A rad outing, up a proud feature. Be prepared for a plethora of climbing terrain and some memorable pitches on quality stone.

P1- Start up the right side of the middle of the Shadow Buttress. You will see bolts beginning about 15 off the deck, leading up a nice slab towards the huge grey roof above. 13 bolts to a nice anchor, 5.11 - techy, thin. ~100 feet

P2- A wild, exposed and pumpy pitch out the grey overhang. You will want either long slings or to skip some of the 19 bolts to avoid crippling rope drag. Super steep, super juggy for the most part. Book claims .12c, could be as easy as .12a (?) depending on your height and climbing preference. Airy!

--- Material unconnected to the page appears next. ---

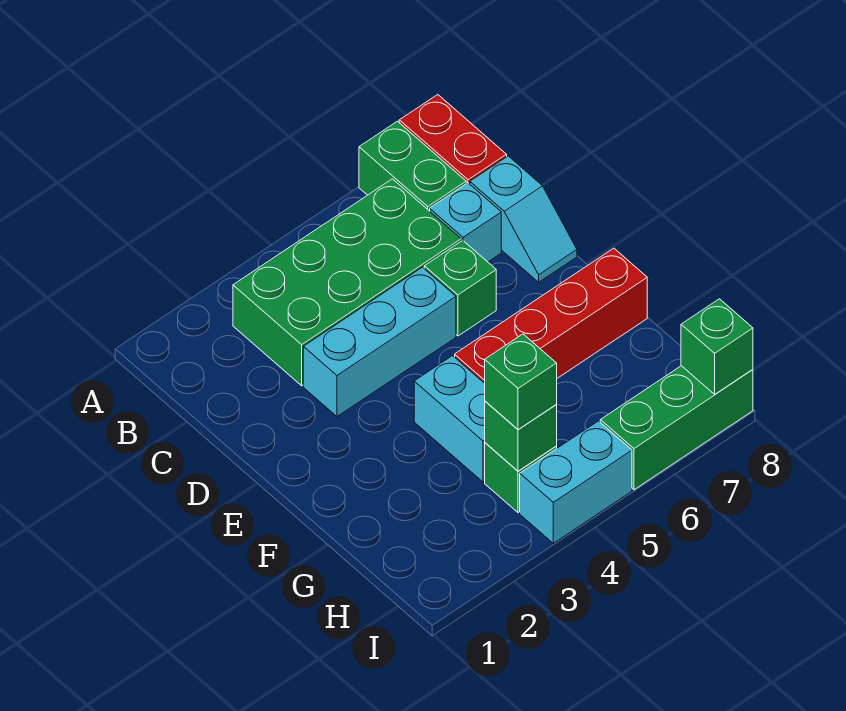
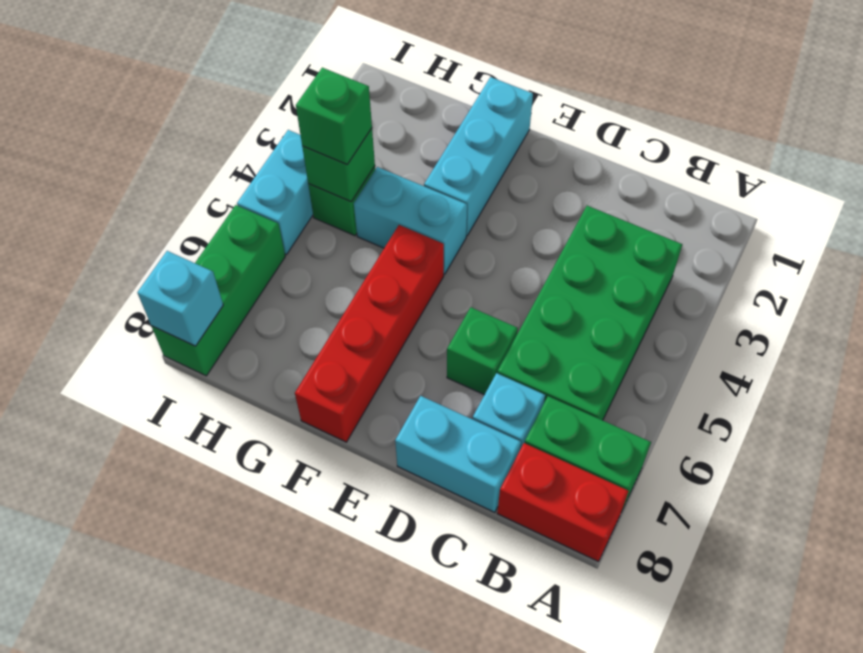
cyan 1x2 slope [470,156,577,282] -> cyan 1x2 brick [395,396,521,512]
cyan 1x3 brick [303,267,456,416] -> cyan 1x3 brick moved to [424,77,533,236]
green 1x1 brick [681,299,753,394] -> cyan 1x1 brick [137,251,223,346]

P3- A hard boulder problem through a bulging crack system begins shortly after leaving the belay. Punchy crux to a wandering slab and finish with an easy wide crack to a mellow belay stance and a 3 bolt anchor. ~80 feet, .12c. ~7 bolts

P4- Wander up towards the final bulge on easy terrain. Boulder out the streaked bulge via a big move or two and some thin edges. A true boulder problem (probably honest v4 or so), to easier terrain. Another thin boulder (v2?) guards the top and a 2 bolt anchor! .12c, ~60 feet. ~7 bolts

Such a rad route! nice work! The first two pitches are well traveled but the last 2 are not. Many people rap after the first 2 pitches but it's worth the extra time to finish.

Walk off to the climbers right. Drink beer and toast to your success.

Location

On the right side of the Shadow Buttress, left of the huge crack system on Absorption 5.9.

Protection

15 QD's will do. Long slings or draws are very useful.